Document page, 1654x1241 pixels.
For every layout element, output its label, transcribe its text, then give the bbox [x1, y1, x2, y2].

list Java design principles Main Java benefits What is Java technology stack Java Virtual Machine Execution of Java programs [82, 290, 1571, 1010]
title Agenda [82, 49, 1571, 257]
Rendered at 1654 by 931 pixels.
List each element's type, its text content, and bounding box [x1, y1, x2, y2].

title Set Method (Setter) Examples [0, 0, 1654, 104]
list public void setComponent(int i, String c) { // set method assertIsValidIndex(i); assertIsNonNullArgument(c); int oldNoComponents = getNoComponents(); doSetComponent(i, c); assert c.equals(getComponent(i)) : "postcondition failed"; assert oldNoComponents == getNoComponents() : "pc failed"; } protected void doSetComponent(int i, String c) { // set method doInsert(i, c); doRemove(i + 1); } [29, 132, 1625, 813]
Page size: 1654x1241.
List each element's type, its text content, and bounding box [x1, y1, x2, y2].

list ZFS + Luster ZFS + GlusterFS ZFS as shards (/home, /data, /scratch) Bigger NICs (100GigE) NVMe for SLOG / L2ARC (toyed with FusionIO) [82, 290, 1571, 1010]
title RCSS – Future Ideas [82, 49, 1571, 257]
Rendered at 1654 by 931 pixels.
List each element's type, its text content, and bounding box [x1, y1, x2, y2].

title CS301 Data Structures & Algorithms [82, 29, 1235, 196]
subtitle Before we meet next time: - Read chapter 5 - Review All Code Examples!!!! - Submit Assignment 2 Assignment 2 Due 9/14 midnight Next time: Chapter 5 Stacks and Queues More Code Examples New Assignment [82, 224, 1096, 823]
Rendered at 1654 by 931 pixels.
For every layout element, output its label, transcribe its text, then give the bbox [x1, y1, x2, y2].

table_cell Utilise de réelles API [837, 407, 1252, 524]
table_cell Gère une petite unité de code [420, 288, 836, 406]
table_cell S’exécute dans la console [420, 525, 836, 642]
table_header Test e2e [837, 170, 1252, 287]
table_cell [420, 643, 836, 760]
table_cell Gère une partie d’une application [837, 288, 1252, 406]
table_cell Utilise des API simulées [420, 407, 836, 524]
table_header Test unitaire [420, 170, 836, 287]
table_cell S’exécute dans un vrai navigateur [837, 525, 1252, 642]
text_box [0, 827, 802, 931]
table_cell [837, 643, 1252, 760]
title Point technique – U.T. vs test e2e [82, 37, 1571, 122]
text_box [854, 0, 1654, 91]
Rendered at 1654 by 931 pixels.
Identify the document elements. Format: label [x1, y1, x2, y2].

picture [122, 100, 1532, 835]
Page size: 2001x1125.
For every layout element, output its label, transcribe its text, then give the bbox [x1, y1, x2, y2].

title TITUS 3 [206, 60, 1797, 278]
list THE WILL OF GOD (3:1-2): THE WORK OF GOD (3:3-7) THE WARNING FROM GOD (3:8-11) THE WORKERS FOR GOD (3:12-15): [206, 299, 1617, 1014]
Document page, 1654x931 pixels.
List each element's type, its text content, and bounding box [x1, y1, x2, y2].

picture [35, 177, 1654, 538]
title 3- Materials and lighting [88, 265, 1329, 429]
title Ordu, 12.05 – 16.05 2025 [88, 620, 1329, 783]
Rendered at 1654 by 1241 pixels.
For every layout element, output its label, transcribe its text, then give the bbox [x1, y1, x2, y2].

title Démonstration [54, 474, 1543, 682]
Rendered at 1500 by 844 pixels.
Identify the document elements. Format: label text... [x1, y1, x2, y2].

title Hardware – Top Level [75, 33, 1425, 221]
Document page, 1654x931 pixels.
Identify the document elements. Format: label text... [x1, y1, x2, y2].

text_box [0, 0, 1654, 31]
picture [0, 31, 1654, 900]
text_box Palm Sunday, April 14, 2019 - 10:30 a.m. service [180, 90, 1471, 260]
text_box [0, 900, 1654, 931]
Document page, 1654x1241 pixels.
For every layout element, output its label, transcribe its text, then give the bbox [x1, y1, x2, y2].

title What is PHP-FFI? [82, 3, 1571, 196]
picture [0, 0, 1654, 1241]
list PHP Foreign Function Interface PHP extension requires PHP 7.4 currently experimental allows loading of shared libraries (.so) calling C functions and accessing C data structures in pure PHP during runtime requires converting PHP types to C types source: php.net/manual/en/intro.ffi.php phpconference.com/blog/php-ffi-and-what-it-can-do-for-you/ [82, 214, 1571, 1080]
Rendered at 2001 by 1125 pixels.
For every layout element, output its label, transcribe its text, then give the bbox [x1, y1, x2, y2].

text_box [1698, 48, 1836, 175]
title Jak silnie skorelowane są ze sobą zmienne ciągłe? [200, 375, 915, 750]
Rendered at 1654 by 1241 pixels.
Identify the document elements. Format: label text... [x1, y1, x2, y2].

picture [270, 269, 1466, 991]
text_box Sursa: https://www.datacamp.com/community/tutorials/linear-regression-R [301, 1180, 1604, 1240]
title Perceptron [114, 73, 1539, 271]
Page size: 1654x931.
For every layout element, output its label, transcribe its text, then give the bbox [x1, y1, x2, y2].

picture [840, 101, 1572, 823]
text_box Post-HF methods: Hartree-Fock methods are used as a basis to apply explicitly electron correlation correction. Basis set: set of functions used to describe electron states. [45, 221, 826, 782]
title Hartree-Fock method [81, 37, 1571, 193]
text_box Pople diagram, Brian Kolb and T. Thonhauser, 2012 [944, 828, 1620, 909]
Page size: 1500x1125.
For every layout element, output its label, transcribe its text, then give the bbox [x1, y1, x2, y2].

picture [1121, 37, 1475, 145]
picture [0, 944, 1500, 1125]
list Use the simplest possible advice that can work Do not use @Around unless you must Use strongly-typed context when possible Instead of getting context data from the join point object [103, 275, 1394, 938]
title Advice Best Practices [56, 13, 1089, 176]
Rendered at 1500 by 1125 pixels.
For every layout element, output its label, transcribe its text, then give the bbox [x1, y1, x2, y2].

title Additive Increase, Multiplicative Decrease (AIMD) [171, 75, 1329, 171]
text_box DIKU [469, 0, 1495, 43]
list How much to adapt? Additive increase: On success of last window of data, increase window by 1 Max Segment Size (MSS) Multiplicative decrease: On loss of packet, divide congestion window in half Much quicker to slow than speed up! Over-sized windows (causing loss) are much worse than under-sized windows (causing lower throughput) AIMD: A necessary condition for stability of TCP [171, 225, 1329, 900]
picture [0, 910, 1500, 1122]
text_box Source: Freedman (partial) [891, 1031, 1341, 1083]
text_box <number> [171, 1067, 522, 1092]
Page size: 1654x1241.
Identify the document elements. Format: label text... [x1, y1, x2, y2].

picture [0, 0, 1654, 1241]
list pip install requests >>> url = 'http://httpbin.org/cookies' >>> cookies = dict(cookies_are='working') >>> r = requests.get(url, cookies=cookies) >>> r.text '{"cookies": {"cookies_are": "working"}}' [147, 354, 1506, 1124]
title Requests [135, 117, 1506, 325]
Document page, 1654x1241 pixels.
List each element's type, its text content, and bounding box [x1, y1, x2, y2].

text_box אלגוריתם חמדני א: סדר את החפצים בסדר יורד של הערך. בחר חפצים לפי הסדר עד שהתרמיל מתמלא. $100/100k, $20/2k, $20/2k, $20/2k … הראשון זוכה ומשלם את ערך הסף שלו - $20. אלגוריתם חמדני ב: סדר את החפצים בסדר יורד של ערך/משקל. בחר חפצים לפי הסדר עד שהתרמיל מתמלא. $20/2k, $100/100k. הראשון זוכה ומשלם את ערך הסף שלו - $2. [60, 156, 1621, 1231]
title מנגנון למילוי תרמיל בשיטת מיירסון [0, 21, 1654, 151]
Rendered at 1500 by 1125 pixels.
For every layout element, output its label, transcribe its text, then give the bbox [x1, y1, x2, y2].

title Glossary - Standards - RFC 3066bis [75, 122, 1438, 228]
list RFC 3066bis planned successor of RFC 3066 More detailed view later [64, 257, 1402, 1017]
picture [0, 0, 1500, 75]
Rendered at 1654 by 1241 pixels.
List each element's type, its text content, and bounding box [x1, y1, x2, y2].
━━━
Retype everything in the material from the line containing "Page size: 1654x931." down to the line containing "text_box <number> [171, 1067, 522, 1092]", both included, without changing anything.

Page size: 1654x931.
For every layout element, output its label, transcribe its text, then give the bbox [x1, y1, x2, y2].

picture [840, 101, 1572, 823]
text_box Post-HF methods: Hartree-Fock methods are used as a basis to apply explicitly electron correlation correction. Basis set: set of functions used to describe electron states. [45, 221, 826, 782]
title Hartree-Fock method [81, 37, 1571, 193]
text_box Pople diagram, Brian Kolb and T. Thonhauser, 2012 [944, 828, 1620, 909]
Page size: 1500x1125.
For every layout element, output its label, transcribe its text, then give the bbox [x1, y1, x2, y2].

picture [1121, 37, 1475, 145]
picture [0, 944, 1500, 1125]
list Use the simplest possible advice that can work Do not use @Around unless you must Use strongly-typed context when possible Instead of getting context data from the join point object [103, 275, 1394, 938]
title Advice Best Practices [56, 13, 1089, 176]
Rendered at 1500 by 1125 pixels.
For every layout element, output its label, transcribe its text, then give the bbox [x1, y1, x2, y2].

title Additive Increase, Multiplicative Decrease (AIMD) [171, 75, 1329, 171]
text_box DIKU [469, 0, 1495, 43]
list How much to adapt? Additive increase: On success of last window of data, increase window by 1 Max Segment Size (MSS) Multiplicative decrease: On loss of packet, divide congestion window in half Much quicker to slow than speed up! Over-sized windows (causing loss) are much worse than under-sized windows (causing lower throughput) AIMD: A necessary condition for stability of TCP [171, 225, 1329, 900]
picture [0, 910, 1500, 1122]
text_box Source: Freedman (partial) [891, 1031, 1341, 1083]
text_box <number> [171, 1067, 522, 1092]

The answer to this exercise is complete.